Historically, the OMF is an outgrowth of a series of international workshops convened in 2015-2019 to discuss the future of modeling–especially modeling complex societal and biophysical systems needed to help chart a course toward a more sustainable future. A community consensus of these meetings envisioned next generation, integrative modeling of human and Earth systems as an evolving ecosystem of potentially interoperable models, developed by and accessible to stakeholders worldwide, and sufficiently flexible and scalable to represent complex feedbacks and scenarios at local to planetary scales. It became apparent in these discussions that community standards for modeling, spanning the social and natural sciences, is a key component needed to realize such a vision. No such standards currently exist, though there are emerging ones with potential. The OMF was created to be an inclusive community to promote and administer these emerging standards as well as develop new ones as needed.

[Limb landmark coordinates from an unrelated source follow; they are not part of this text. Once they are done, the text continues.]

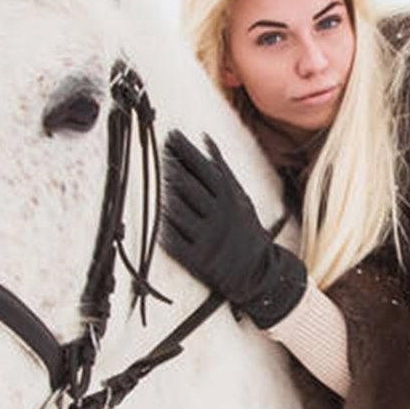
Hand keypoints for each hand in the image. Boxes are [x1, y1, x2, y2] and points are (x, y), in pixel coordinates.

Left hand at [160, 132, 306, 327]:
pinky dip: (162, 228)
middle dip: (171, 168)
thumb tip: (205, 138)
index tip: (171, 136)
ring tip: (151, 181)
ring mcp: (207, 237)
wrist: (258, 272)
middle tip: (156, 153)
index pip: (203, 167)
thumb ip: (222, 168)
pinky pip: (174, 241)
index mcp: (230, 198)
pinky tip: (151, 216)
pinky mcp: (196, 259)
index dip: (185, 150)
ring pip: (178, 211)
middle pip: (188, 187)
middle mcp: (219, 215)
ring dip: (162, 195)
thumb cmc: (246, 228)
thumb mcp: (241, 196)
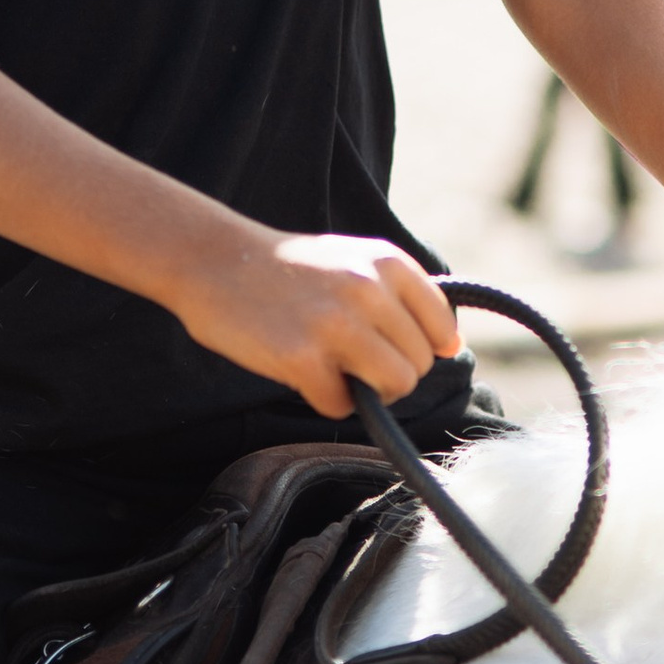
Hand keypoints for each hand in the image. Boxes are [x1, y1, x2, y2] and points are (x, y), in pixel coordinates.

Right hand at [175, 228, 462, 422]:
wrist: (213, 259)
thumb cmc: (288, 267)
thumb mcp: (352, 258)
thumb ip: (398, 294)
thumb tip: (450, 346)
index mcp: (386, 262)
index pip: (441, 327)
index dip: (422, 349)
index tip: (393, 350)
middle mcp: (369, 290)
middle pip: (417, 364)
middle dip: (389, 373)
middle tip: (351, 361)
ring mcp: (337, 325)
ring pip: (394, 386)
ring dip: (368, 392)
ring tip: (336, 372)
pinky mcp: (302, 358)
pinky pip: (342, 405)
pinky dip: (325, 398)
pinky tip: (302, 373)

On December 6-8, CoMSES.Net coordinated a hybrid meeting was held in Washington DC and online to formally establish the Open Modeling Foundation as “an alliance of modeling organizations that coordinates and administers a common, community developed body of standards and best practices among diverse communities of modeling scientists” (OMF Charter). It was attended by 66 individuals representing 50 modeling science organizations from North and South America, Europe, Asia, and Australia. The Network for Computational Modeling in Social and Ecological Sciences (https://comses.net), AIMES, the Community Surface Dynamic Modeling System (https://csdms.colorado.edu), and the Decision Support System for Agrotechnology Transfer (https://dssat.net) co-organized the meeting with funds from the Sloan Foundation. Michael Barton, CoMSES.Net Director, chaired the meeting.

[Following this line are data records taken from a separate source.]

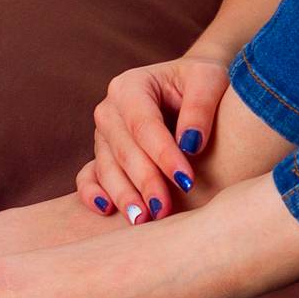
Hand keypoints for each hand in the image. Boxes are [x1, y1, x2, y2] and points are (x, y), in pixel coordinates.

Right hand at [76, 51, 231, 224]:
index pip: (144, 125)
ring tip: (144, 219)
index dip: (164, 155)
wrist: (192, 84)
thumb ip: (200, 107)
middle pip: (124, 151)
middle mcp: (110, 110)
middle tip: (164, 210)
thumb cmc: (202, 79)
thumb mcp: (210, 79)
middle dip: (145, 182)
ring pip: (107, 168)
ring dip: (124, 195)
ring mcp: (103, 134)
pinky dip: (92, 193)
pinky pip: (88, 176)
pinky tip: (107, 210)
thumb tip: (190, 144)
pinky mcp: (102, 154)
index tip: (187, 181)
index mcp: (131, 85)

To date, 44 modeling science organizations have joined the Open Modeling Foundation as founding members or provisional members (awaiting final approval from a governing body), and the Foundation welcomes additional organization that would like to join this collaborative endeavor. There is work ahead to organize Working Groups, set up the Early Career Scholars and Affiliate groups, complete supporting documents for the Charter and Values Statement, and expand the science gateway to facilitate these activities and more. AIMES can be proud of the role it played in creating this international organization for modeling science.